Warren called for hearings on “on whether an Administration that famously refused to stand up to Saudi Arabia to protect Boeing arms sales has once again put lives at risk for the same reason.”
“Until the cause of the crash is known and it’s clear that similar risks aren’t present in the domestic fleet, I believe all Boeing 737 Max 8 series aircraft operating in the United States should be temporarily grounded,” Sen. Dianne Feinstein, a Democrat from California, wrote in a letter to the FAA Monday.
Several countries have already taken “this important step,” Feinstein said.
Sen. Richard Blumenthal, a Democrat from Connecticut, echoed Feinstein’s call.
“All Boeing 737 Max 8s should be grounded until American travels can be assured that these planes are safe,” Blumenthal tweeted.
House Transportation and Infrastructure committee chairman Peter DeFazio stopped short of asking the FAA to ground the 737 Max 8 aircraft, but said he questioned whether it was “wise” to encourage people to put the planes back in the air until they have the data, which he said would be over the next few days.
“The FAA is there as a regulator,” DeFazio, a Democrat from Oregon, told reporters on Capitol Hill Monday.
“If they have the slightest inkling that this is, you know, an ongoing problem with this plane, they should order them down,” he said. “But they assure me that they have run a myriad of tests … which I’m not qualified to parse through at this point — and they feel the plane is sound.”
Meanwhile, the Association of Professional Flight Attendants, a union that represents flight attendants who work for American Airlines, said they would not force any employees they represent to fly on the aircraft.

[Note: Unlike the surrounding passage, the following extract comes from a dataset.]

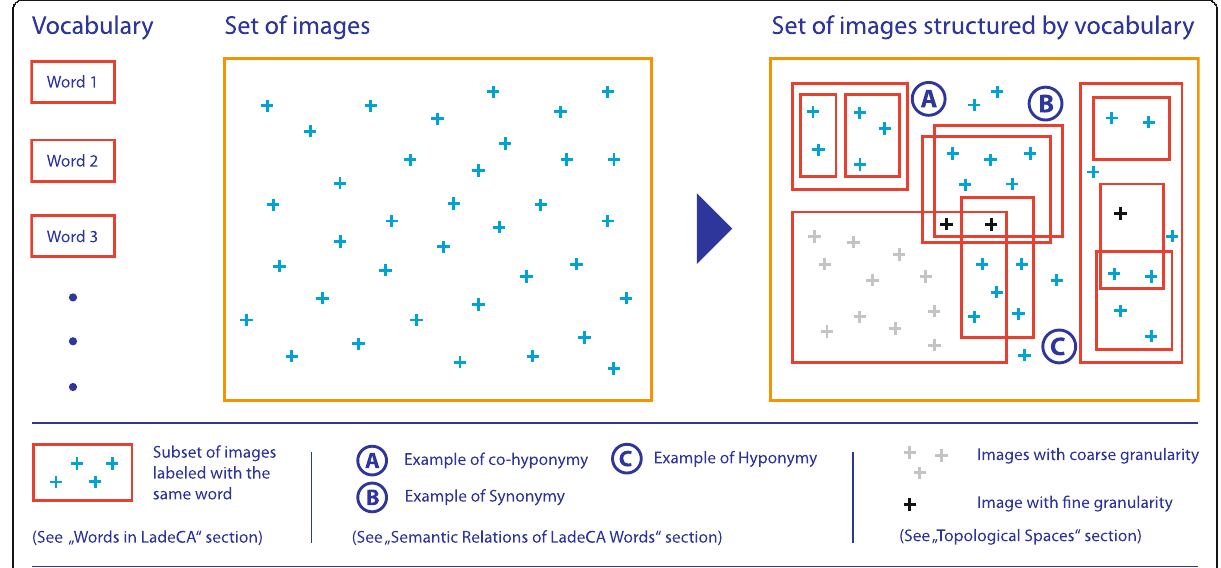
Fig. 2 Schematic representation of how a vocabulary structures a set of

The Association of Flight Attendants-CWA, which represents United employees, said crew and passengers “are expressing concern about the 737 Max 8.”

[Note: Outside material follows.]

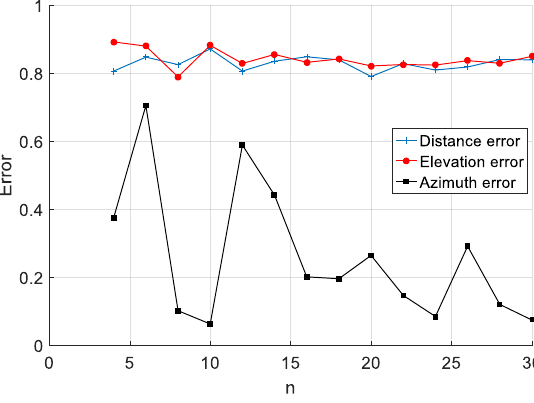
Figure 2. Relationship between number of sensors and localization error.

“It is vitally important that U.S. airlines work with Boeing, the FAA, and the NTSB to address concerns and take steps to ensure confidence for the traveling public and working crews,” said President Sara Nelson.

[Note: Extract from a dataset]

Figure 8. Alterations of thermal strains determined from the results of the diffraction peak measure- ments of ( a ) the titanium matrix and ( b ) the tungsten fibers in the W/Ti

About one-third of the Boeing 737 MAX 8 jets around the world were grounded as of Tuesday morning.
On Monday, Ethiopian Airlines, the flag carrier of the East African nation, grounded its remaining Boeing 737 MAX 8 aircraft “until further notice.” Also on Monday, China grounded its 96 jets and Indonesia temporarily grounded its Boeing 737 MAX 8 fleet as well. The United Kingdom joined the growing list and grounded its five jets on Tuesday morning.
Singapore has indefinitely banned all Boeing 737 MAX aircraft from flying into and out of the country, as has Australia, Malaysia and Oman. None of the countries fly the model themselves.
Airlines in other countries also have announced the grounding of Boeing 737 MAX 8 fleets, including Cayman Airways, South Africa-based airline Comair, Aeromexico, Aerolineas Argentinas, Brazil’s largest airline Gol, Morocco’s national carrier Royal Air Maroc and South Korean airline Eastar Jet.